The friends that you made, did they like, did they have the same job you did, or did they have different things that they did or... ?

Richard Wolfe:

My closest friend had the same job. Other companies that we were associated with, you met other people that had different jobs.

David Rebinski:

How did you like come together to meet them?

Richard Wolfe:

Well, uh...

David Rebinski:

Did you all like gather up in a big ol--, one of those planes or something?

Richard Wolfe:

Well, actually when you work in different areas you go to different, like in the mess hall, you meet people, and they had one tent set up were you would go for like ah, to relax a little bit and you meet a lot of people there.

David Rebinski:

Was there any like, ah, earthquakes or floods?

Richard Wolfe:

A lot of rain. They had what they called the Monsoon Season. And ah, you could almost set your watch by what time it was going to start raining.

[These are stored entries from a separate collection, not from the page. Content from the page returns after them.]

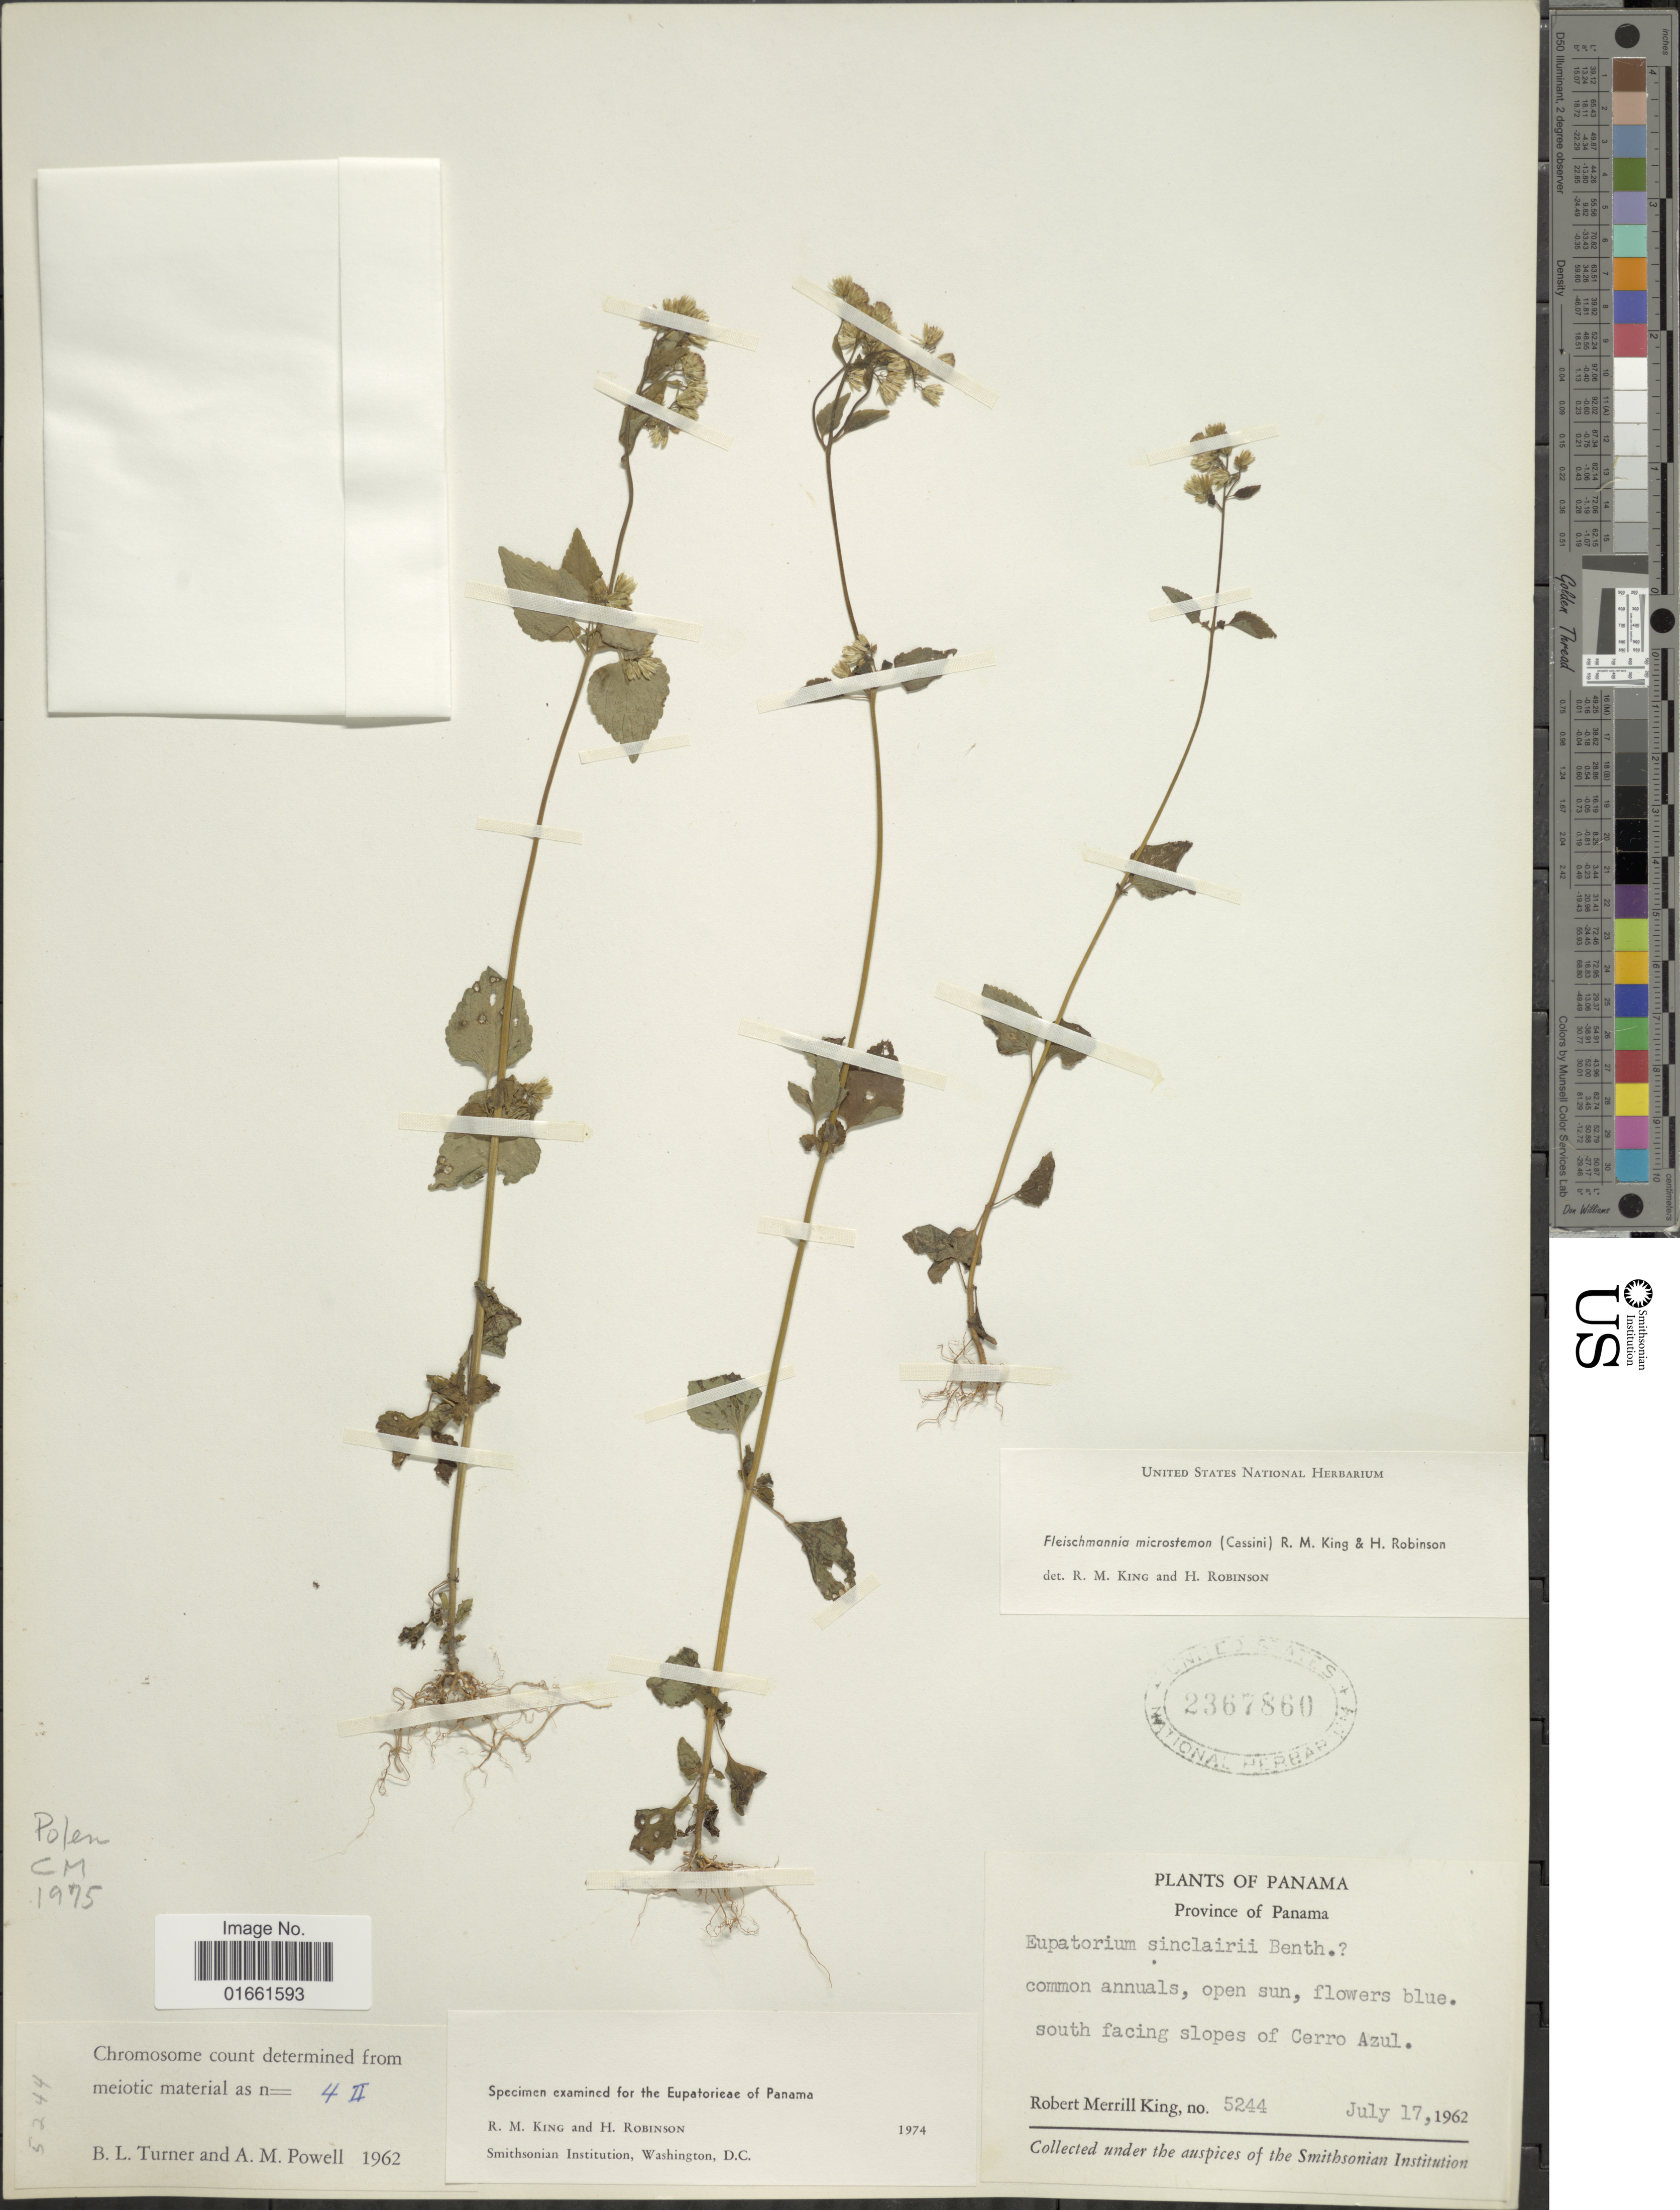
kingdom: Plantae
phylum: Tracheophyta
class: Magnoliopsida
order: Asterales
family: Asteraceae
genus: Fleischmannia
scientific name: Fleischmannia microstemon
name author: (Cass.) R.M. King & H. Rob.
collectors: R. M. King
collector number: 5244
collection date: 1962-07-17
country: Panama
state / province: Panamá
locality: Province of Panama, south facing slopes of Cerro Azul.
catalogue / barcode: US 2367860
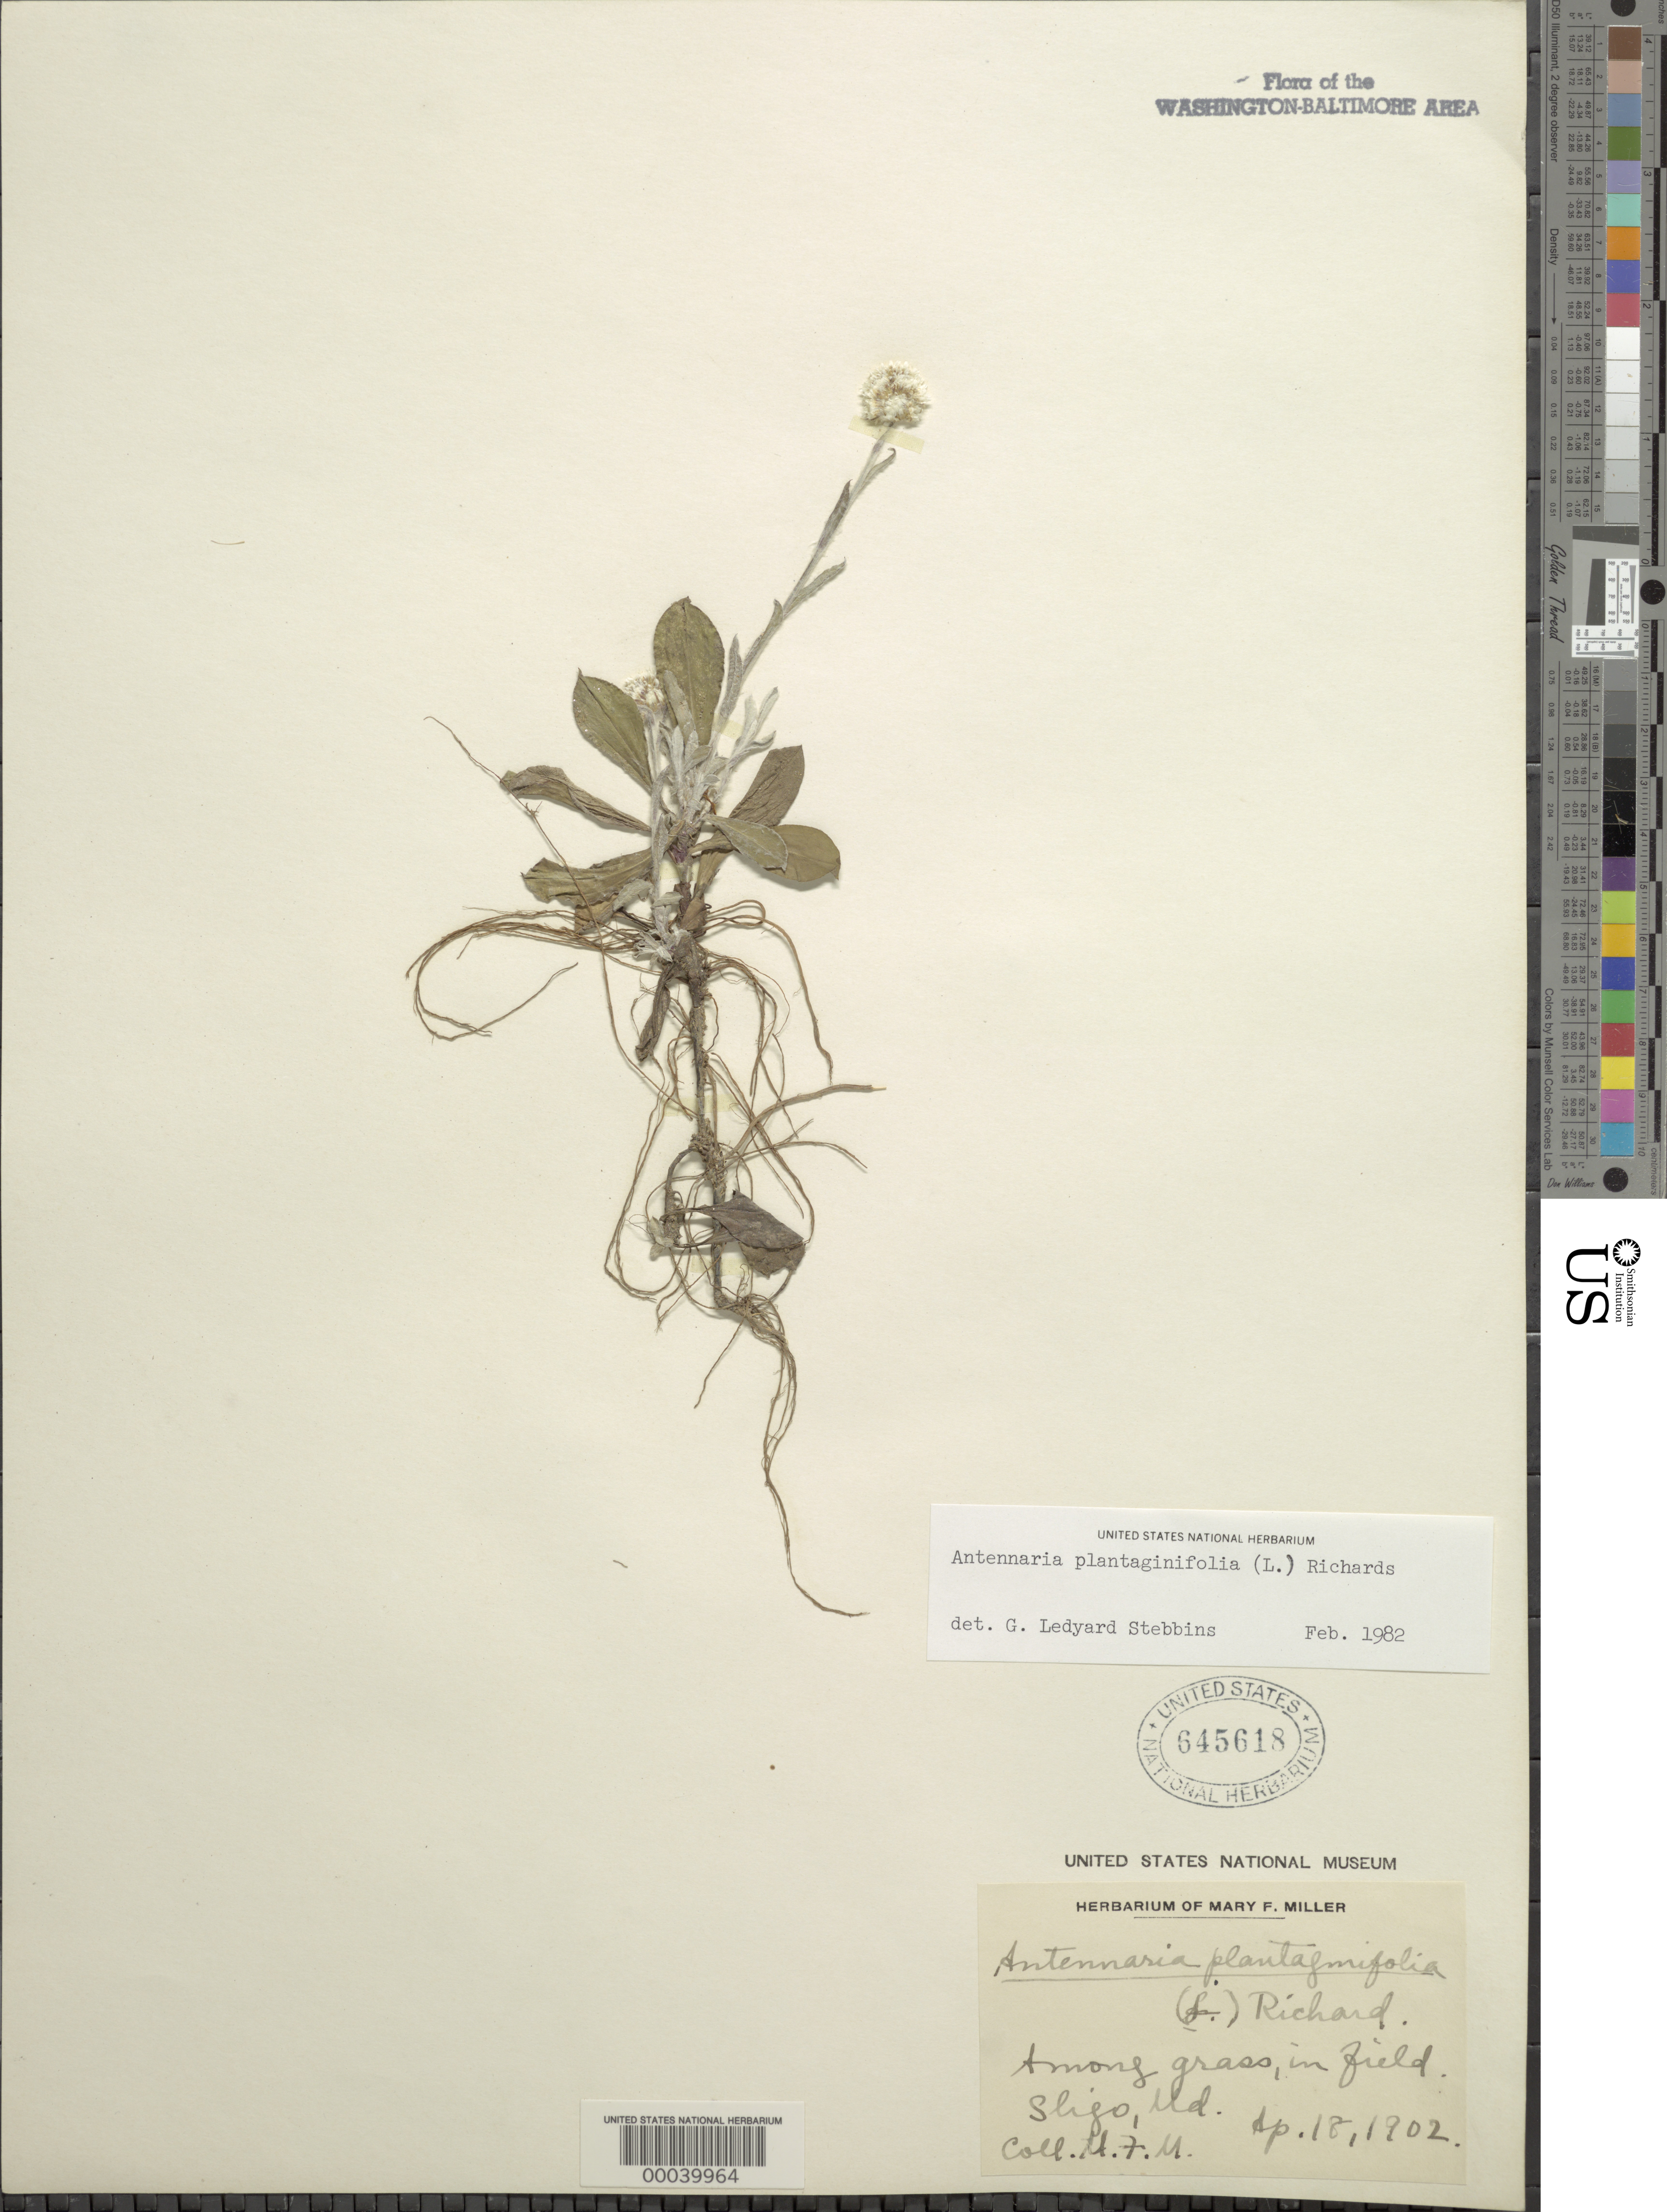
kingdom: Plantae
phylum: Tracheophyta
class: Magnoliopsida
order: Asterales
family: Asteraceae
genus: Antennaria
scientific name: Antennaria plantaginifolia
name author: (L.) Richardson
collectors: M. F. Miller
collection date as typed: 18 Apr 1902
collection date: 1902-04-18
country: United States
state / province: Maryland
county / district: Montgomery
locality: Sligo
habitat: Grassy field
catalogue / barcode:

It rained so hard that, that you couldn't see your hand in front of your face, and ten minutes after it rained the ground would be, the ground would be dry as dust, it was that hot.

David Rebinski:

So, it would be like it never rained?

Richard Wolfe:

In the Monsoon Season it rained for about four months. Everyday. It always rained at the same time everyday.

David Rebinski:

So did you like work around that period.

Richard Wolfe:

Oh yeah, yeah.

David Rebinski:

Took a lot of mud baths.

Richard Wolfe:

A lot of mud baths!

David Rebinski:

All right. Do you have anything that, any stories or anything to share that you would like to share? Anything you can think of?

Richard Wolfe:

I'm trying to think. No I don't think, I think you about covered everything.